Baseline characteristics are expressed as mean (SD) or, in case of nonnormally distributed values, as median (IQR) values. Agreement between the PPG wristband and reference monitor measurements on a second-to-second basis was visualized using Bland-Altman plots [22 (link)]. As multiple observations from the same patients were analyzed, the bias and limits of agreement were calculated using the method for repeated measures of Zou et al [23 (link)]. Additionally, the 95% CIs around the limits of agreement were assessed using MOVER [23 (link)].

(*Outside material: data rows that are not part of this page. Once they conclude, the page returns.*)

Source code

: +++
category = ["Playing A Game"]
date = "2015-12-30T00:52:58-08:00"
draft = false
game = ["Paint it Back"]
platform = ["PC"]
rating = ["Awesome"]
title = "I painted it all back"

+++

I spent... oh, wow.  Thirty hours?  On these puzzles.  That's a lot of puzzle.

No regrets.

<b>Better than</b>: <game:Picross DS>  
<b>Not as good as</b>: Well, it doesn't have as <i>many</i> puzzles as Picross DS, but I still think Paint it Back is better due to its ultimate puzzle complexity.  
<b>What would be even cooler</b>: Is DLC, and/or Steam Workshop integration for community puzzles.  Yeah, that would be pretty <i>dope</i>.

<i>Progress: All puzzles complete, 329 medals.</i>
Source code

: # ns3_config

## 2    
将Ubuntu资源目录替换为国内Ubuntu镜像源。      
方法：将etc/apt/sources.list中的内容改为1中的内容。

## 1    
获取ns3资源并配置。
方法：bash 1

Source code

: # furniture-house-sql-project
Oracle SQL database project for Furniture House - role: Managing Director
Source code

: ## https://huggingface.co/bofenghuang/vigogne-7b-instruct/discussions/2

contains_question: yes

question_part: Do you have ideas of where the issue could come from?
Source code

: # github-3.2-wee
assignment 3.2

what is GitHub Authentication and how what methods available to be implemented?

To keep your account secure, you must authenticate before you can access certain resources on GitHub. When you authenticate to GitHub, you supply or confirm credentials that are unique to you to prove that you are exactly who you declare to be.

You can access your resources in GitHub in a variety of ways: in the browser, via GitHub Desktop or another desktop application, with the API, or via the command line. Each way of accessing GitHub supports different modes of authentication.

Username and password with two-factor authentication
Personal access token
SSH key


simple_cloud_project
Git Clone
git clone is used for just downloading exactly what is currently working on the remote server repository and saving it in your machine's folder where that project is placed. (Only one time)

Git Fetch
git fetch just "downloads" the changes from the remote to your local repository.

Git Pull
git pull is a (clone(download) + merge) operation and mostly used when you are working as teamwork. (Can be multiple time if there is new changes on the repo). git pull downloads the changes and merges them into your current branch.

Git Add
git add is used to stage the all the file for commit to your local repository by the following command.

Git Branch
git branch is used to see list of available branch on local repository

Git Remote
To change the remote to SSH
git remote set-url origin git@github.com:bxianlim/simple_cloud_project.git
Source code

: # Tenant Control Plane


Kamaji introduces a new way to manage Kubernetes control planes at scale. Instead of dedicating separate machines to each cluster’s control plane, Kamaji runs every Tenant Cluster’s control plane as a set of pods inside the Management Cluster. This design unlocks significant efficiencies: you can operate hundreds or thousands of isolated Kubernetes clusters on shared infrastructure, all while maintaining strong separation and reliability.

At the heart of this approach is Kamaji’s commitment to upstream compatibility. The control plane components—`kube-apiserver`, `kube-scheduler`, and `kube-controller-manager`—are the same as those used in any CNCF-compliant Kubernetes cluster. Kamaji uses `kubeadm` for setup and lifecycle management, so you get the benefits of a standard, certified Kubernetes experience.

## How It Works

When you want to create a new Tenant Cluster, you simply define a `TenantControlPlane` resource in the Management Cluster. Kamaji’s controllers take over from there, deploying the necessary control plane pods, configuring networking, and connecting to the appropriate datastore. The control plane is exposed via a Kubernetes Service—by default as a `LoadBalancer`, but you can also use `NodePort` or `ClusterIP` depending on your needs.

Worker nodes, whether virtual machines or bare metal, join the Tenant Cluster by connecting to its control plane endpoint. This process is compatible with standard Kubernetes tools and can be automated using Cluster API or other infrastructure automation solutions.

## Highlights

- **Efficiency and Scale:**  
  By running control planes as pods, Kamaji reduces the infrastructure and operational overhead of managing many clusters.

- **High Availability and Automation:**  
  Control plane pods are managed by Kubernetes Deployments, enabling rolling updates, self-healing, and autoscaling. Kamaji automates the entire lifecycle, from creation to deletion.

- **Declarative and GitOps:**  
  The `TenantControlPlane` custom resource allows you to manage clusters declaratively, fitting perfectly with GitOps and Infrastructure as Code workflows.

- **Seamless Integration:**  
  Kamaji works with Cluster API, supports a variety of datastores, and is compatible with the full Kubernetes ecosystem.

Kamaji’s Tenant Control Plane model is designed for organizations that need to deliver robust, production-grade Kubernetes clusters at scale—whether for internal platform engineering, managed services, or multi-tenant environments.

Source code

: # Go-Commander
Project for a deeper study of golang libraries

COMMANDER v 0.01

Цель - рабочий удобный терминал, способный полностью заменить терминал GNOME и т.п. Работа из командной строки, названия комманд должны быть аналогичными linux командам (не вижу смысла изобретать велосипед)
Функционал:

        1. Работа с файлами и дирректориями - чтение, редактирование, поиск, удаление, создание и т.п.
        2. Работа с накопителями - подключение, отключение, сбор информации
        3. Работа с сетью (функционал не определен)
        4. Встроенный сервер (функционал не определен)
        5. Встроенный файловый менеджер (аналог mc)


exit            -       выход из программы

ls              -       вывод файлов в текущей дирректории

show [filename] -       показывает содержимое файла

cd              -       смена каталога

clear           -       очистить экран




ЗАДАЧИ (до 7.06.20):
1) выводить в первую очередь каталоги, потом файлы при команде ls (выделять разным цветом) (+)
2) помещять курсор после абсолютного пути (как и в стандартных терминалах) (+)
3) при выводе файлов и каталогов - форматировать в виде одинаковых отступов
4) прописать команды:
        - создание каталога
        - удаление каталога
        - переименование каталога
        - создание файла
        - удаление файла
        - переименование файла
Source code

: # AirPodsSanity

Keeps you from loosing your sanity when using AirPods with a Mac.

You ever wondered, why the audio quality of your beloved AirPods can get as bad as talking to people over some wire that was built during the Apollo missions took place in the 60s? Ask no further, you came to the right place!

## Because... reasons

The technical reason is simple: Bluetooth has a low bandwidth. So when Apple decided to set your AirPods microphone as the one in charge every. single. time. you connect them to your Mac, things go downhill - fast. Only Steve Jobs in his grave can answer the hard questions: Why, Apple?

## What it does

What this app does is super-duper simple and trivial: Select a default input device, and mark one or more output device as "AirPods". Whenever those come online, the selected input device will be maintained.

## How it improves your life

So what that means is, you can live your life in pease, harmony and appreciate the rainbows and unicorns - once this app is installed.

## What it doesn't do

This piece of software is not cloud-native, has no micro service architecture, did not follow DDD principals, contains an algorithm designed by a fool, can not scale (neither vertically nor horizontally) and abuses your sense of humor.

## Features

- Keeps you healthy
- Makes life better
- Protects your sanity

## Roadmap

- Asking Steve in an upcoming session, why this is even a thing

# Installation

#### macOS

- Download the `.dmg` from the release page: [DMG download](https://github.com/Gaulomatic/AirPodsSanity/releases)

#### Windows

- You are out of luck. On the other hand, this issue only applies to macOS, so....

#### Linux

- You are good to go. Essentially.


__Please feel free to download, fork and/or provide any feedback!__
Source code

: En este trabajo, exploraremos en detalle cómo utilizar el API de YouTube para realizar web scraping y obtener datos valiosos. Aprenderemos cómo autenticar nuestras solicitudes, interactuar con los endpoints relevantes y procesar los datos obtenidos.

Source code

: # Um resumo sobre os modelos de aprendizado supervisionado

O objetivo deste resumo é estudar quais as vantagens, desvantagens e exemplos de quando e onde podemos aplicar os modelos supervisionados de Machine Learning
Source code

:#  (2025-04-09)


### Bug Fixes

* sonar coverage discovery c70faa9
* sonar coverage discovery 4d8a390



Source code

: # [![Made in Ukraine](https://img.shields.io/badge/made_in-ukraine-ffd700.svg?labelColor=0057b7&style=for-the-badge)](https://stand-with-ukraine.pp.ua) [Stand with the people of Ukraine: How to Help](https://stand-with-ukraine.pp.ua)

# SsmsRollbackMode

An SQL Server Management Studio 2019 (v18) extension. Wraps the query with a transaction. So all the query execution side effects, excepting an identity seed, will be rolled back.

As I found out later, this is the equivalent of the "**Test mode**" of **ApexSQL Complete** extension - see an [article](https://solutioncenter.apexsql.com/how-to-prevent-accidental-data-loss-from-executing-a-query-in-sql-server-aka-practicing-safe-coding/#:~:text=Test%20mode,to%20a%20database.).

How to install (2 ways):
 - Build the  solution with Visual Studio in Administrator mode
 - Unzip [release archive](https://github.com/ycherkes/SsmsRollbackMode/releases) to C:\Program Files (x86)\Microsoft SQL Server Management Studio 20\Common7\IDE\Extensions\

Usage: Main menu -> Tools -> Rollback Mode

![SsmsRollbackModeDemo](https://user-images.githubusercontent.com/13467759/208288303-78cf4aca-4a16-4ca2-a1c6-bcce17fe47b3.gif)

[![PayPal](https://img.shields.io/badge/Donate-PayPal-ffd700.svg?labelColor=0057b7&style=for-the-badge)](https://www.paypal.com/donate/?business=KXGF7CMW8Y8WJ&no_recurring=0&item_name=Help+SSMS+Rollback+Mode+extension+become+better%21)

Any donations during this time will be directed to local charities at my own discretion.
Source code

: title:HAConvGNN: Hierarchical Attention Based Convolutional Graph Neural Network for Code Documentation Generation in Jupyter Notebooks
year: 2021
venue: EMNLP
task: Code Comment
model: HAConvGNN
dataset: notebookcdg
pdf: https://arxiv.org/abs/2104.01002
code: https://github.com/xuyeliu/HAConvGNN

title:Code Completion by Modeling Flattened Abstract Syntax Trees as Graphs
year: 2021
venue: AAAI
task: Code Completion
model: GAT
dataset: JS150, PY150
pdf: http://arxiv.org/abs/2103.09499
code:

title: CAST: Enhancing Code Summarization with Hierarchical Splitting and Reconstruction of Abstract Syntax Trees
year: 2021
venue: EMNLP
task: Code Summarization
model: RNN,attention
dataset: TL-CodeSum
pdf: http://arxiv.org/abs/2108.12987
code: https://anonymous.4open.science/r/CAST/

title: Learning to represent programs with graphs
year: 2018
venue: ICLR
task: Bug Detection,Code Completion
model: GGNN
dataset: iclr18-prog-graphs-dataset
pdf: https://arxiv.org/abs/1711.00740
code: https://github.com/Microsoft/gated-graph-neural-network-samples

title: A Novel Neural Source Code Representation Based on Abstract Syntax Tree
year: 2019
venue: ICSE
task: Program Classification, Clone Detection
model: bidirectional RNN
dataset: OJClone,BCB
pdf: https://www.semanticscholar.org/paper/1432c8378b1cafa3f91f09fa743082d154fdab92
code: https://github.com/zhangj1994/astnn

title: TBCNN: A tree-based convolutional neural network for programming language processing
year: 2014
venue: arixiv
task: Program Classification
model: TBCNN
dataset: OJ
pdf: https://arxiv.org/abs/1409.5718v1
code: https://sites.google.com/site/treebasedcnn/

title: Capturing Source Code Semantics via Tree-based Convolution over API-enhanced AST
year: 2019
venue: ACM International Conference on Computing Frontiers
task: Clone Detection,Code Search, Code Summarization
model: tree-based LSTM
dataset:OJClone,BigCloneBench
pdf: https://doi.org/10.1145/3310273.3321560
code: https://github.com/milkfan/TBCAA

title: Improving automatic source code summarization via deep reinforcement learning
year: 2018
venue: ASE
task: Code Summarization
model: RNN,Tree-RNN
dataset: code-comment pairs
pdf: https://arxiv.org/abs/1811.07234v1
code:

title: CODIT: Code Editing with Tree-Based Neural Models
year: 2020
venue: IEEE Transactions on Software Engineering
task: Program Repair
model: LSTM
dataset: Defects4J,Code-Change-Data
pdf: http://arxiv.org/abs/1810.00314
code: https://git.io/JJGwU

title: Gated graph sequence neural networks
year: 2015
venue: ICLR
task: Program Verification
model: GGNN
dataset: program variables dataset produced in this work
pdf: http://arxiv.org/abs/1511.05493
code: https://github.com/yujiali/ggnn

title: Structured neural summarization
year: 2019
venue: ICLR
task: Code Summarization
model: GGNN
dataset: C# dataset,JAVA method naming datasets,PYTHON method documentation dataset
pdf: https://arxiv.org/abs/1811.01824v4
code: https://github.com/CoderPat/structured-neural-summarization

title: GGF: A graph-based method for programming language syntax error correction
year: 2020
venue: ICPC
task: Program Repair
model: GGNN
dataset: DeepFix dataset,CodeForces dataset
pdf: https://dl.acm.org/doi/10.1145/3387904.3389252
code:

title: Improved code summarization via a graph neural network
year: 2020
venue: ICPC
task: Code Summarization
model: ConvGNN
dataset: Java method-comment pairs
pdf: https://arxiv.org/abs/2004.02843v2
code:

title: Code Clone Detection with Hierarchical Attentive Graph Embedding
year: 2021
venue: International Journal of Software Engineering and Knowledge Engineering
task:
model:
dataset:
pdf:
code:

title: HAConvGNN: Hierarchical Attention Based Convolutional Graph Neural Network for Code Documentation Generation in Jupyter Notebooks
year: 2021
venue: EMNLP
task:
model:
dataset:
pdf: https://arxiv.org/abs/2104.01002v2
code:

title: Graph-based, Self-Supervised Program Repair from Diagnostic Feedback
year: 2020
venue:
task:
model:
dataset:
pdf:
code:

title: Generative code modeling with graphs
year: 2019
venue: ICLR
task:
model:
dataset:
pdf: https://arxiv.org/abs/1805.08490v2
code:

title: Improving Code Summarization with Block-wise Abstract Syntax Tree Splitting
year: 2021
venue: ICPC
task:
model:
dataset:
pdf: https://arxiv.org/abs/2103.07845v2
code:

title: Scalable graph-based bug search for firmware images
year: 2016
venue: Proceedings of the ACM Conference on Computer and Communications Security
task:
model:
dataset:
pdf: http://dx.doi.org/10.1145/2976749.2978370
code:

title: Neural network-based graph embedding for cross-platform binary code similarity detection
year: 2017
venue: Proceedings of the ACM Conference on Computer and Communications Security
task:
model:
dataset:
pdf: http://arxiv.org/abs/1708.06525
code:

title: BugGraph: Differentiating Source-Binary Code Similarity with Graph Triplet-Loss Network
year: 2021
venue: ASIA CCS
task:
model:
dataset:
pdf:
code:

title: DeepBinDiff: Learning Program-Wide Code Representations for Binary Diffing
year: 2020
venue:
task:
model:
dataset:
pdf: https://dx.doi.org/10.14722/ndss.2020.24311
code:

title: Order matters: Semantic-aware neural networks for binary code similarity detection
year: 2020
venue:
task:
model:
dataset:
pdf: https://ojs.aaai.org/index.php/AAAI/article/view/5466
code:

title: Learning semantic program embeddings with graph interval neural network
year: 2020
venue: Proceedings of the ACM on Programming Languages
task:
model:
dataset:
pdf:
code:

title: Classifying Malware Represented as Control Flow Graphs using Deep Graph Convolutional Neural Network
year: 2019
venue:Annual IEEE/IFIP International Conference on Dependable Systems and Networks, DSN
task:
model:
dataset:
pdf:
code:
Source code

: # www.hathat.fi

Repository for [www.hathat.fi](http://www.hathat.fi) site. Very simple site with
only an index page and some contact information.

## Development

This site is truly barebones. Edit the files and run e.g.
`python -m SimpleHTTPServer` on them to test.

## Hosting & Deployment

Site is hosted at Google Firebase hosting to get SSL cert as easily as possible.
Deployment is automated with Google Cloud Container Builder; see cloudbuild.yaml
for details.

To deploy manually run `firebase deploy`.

According to the American National Standards Institute consensus standard, the error for HR measurements should be ≤10% or ≤5 bpm. In this analysis, an error of ≤5 bpm for HR and ≤3 rpm for RR was considered clinically acceptable. Additionally, Clarke error grid analysis was performed to quantify the implications of the difference between the vitals measured by the reference monitor and the PPG wristband. Clarke error grid analysis was originally developed for blood glucose measurements, and the boundaries of the different zones were adapted on the basis of the Modified Early Warning Score protocol used in our hospital [8 (link),17 (link),24 (link),25 (link)].